I think I was kind of... The, the one thing I kept thinking about is, I thought that when I would come to Westerbork, I would see this boy who had written me a card. I was thinking about that but uh, I was also upset 'cause there were a lot of people who were, who were very upset and uh, I hadn't seen people in that frame of mind before.

When you were waiting for them to come, was there any conversation, at home?

I don't remember. I just remember the inci... the incident of my father wanting to persuade us to hide in the attic and after that, I don't remember. I think we were just waiting in, in fear.

Did you talk be... before when all this was getting worse by the day, did you ever sit and talk with your brother, your father, your mother?

Not specifically, you know, not about what will happen to us or, or anything like that.

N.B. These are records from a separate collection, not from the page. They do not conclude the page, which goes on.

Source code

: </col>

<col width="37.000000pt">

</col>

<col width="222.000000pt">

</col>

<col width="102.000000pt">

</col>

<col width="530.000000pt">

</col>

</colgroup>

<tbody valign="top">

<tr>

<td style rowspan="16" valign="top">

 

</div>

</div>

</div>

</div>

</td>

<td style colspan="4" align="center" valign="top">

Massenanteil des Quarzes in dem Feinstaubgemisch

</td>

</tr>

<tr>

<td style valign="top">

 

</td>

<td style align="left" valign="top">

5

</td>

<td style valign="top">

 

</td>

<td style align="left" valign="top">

I remember that um, my mother had a bar of chocolate and uh, when a birthday... You know, at that point there was nothing you could buy anymore, very few things you could buy, and when a birthday came, then they always got out this bar of chocolate for the celebration but we wouldn't eat it and, and the wish would be that there would be another birthday to have this chocolate. But um, I think my parents felt that, that even when we get deported, you know, we would probably survive. I don't think anyone thought of gas chambers then. Or um, you know, I mean the Nazis uh, told you, you were going to a work camp, you know, you're just going to a camp, and I think people denied the um, severity of the situation and while it was cruel and horrible to leave everything behind and have your life disrupted but I think we believed we would survive.